1 750 ILCS 5/602.9(b)(4)
2 750 ILCS 5/602.9(b)(3)
3 750 ILCS 5/602.9(c)(1)(A)-(E)
What factors will a judge consider when deciding if a relative should get visitation?
Once the judge determines that you are one of the relatives who can request visitation under the law and that the circumstances are appropriate for you to file, the judge will decide if it’s in the child’s best interest for you to have visitation. The judge will consider the following factors:
- what the child wants, after considering how mature the child is and the child’s ability to tell the judge his/her reasons and independent wishes about visitation;
- the child’s mental and physical health;
- your mental and physical health;
- the length and quality of the existing relationship between you and the child;
- whether you are filing the petition for visitation in good faith;
- whether the parent who is refusing visitation is doing so in good faith;
- how much visitation time you want with the child, and the possible negative impact visitation would have on the child’s usual activities;
- any other fact that shows how the loss of the relationship between you and the child is likely to cause unnecessary harm to the child’s mental, physical, or emotional health; and
- whether visitation can be organized in a way that minimizes the child’s witnessing conflicts between you and the parents.1
A judge should also consider the following factors:
- whether the child has lived with you for at least six months in a row with or without the parent;
- whether the child has had frequent and regular contact or visits with you for at least 12 months in a row; and
- whether you were a primary caretaker for the child for at least six months in a row within the 24 months immediately before you filed for visitation.2
1 750 ILCS 5/602.9(b)(5)
2 750 ILCS 5/602.9(c)(2)
What circumstances would automatically disqualify a relative from getting visitation?
Even if you meet all of the circumstances and requirements that would normally allow a relative to file for visitation, you cannot file for visitation under the following circumstances:
- There is a petition pending to make the child a ward of the state; place the child under an order of protection; or terminate parental rights because the child has been abused, neglected, or dependent under Section 2-13 of the Juvenile Court Act of 1987.

▶ Source records
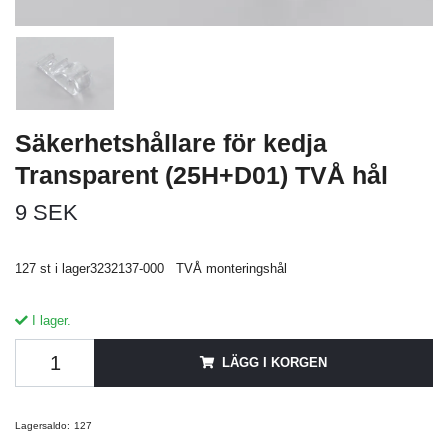
Säkerhetshållare för kedja
Transparent (25H+D01) TVÅ hål
9 SEK
127 st i lager3232137-000 TVÅ monteringshål
I lager.
LÄGG I KORGEN
Lagersaldo:
127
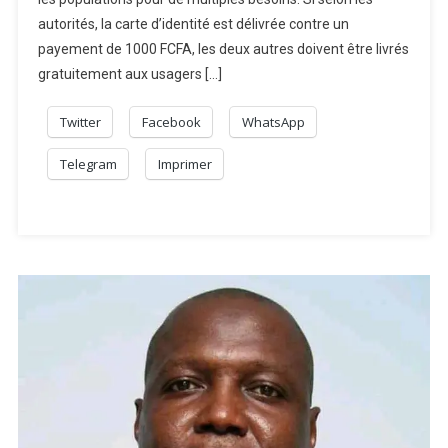
autorités, la carte d’identité est délivrée contre un
payement de 1000 FCFA, les deux autres doivent être livrés
gratuitement aux usagers […]
Twitter
Facebook
WhatsApp
Telegram
Imprimer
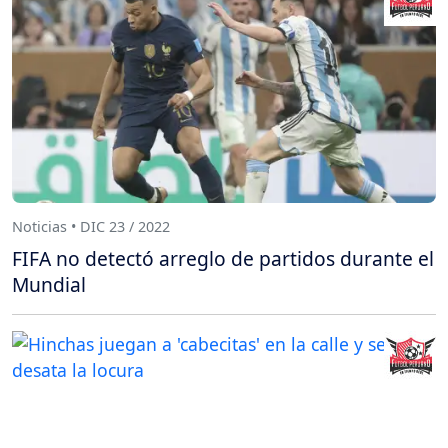
Noticias • DIC 23 / 2022
FIFA no detectó arreglo de partidos durante el
Mundial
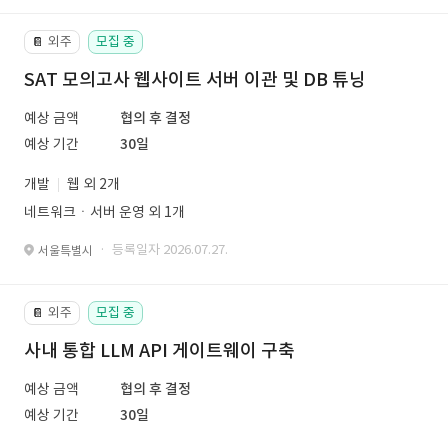
외주
모집 중
📔
SAT 모의고사 웹사이트 서버 이관 및 DB 튜닝
예상 금액
협의 후 결정
예상 기간
30일
개발
웹 외 2개
네트워크ㆍ서버 운영 외 1개
· 등록일자 2026.07.27.
서울특별시
외주
모집 중
📔
사내 통합 LLM API 게이트웨이 구축
예상 금액
협의 후 결정
예상 기간
30일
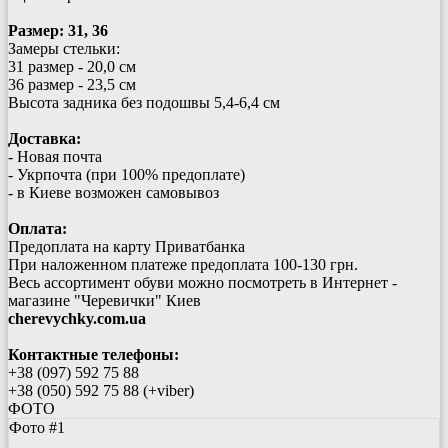
Размер: 31, 36
Замеры стельки:
31 размер - 20,0 см
36 размер - 23,5 см
Высота задника без подошвы 5,4-6,4 см
Доставка:
- Новая почта
- Укрпочта (при 100% предоплате)
- в Киеве возможен самовывоз
Оплата:
Предоплата на карту Приватбанка
При наложенном платеже предоплата 100-130 грн.
Весь ассортимент обуви можно посмотреть в Интернет -
магазине "Черевички" Киев
cherevychky.com.ua
Контактные телефоны:
+38 (097) 592 75 88
+38 (050) 592 75 88 (+viber)
ФОТО
Фото #1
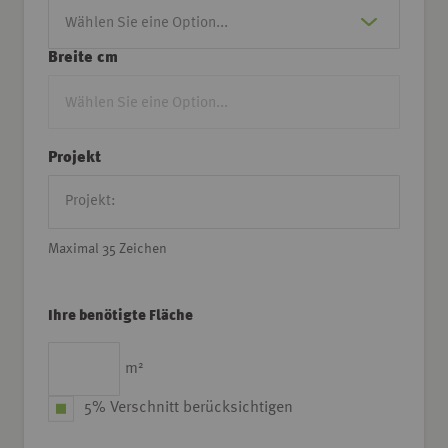
Breite cm
Projekt
Maximal 35 Zeichen
Ihre benötigte Fläche
2
m
5% Verschnitt berücksichtigen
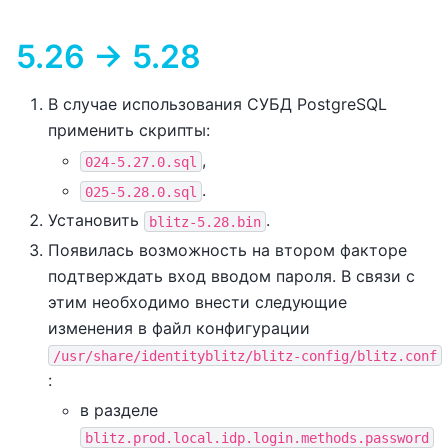
5.26 -> 5.28
В случае использования СУБД PostgreSQL
применить скрипты:
,
024-5.27.0.sql
.
025-5.28.0.sql
Установить
.
blitz-5.28.bin
Появилась возможность на втором факторе
подтверждать вход вводом пароля. В связи с
этим необходимо внести следующие
изменения в файл конфигурации
/usr/share/identityblitz/blitz-config/blitz.conf
:
в разделе
blitz.prod.local.idp.login.methods.password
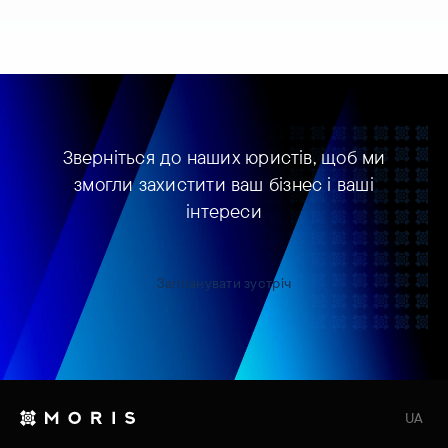
Зверніться до наших юристів, щоб ми
змогли захистити ваш бізнес і ваші
інтереси
Запланувати зустріч
UA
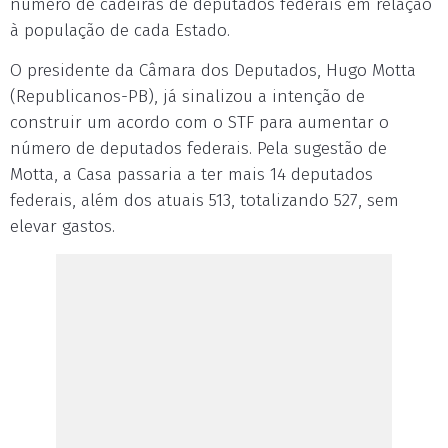
número de cadeiras de deputados federais em relação
à população de cada Estado.
O presidente da Câmara dos Deputados, Hugo Motta
(Republicanos-PB), já sinalizou a intenção de
construir um acordo com o STF para aumentar o
número de deputados federais. Pela sugestão de
Motta, a Casa passaria a ter mais 14 deputados
federais, além dos atuais 513, totalizando 527, sem
elevar gastos.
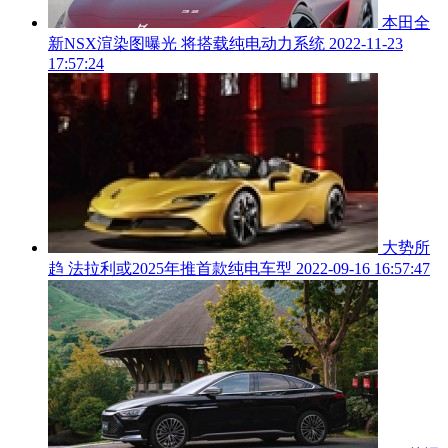
本田全
新NSX渲染图曝光 将搭载纯电动力系统
2022-11-23
17:57:24
大势所
趋 法拉利或2025年推首款纯电车型
2022-09-16 16:57:47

▶ Exercises
1. Pick out every line of the records that contains the string "blitz", and copy each one.
2. Carry on the text about relative visitation from the point where it stops.

▶ Outputs for the tasks
1.
blitz-5.28.bin
/usr/share/identityblitz/blitz-config/blitz.conf
blitz.prod.local.idp.login.methods.password

2.
- An unrelated person is petitioning to adopt the child under the Adoption Act, or an unrelated person has already legally adopted the child.
- The child has been voluntarily surrendered by one or both parents, unless the child was surrendered to the Department of Children and Family Services or a foster care facility.
- The child’s parents have given him/her up under the Abandoned Newborn Infant Protection Act.1
In addition, the following criminal convictions will affect a relative’s ability to get visitation:
- If you have ever been convicted of committing an illegal sex act against a victim who is under 18 years old, you cannot get visitation while you are in jail or prison, or while you are on parole, probation, conditional discharge, periodic imprisonment, or mandatory supervised release. You may also be denied visitation after you are released from the above conditions based on the factors a judge must consider when deciding visitation.2
- If you have ever been convicted of first-degree murder for killing the child’s parent, grandparent, great-grandparent, or sibling, a judge cannot grant you visitation. 3
1 750 ILCS 5/602.9(b)(2)
2 750 ILCS 5/602.9(e)
3 750 ILCS 5/602.9(f)
The custody process
What factors will a judge consider when allocating decision-making responsibilities (custody)?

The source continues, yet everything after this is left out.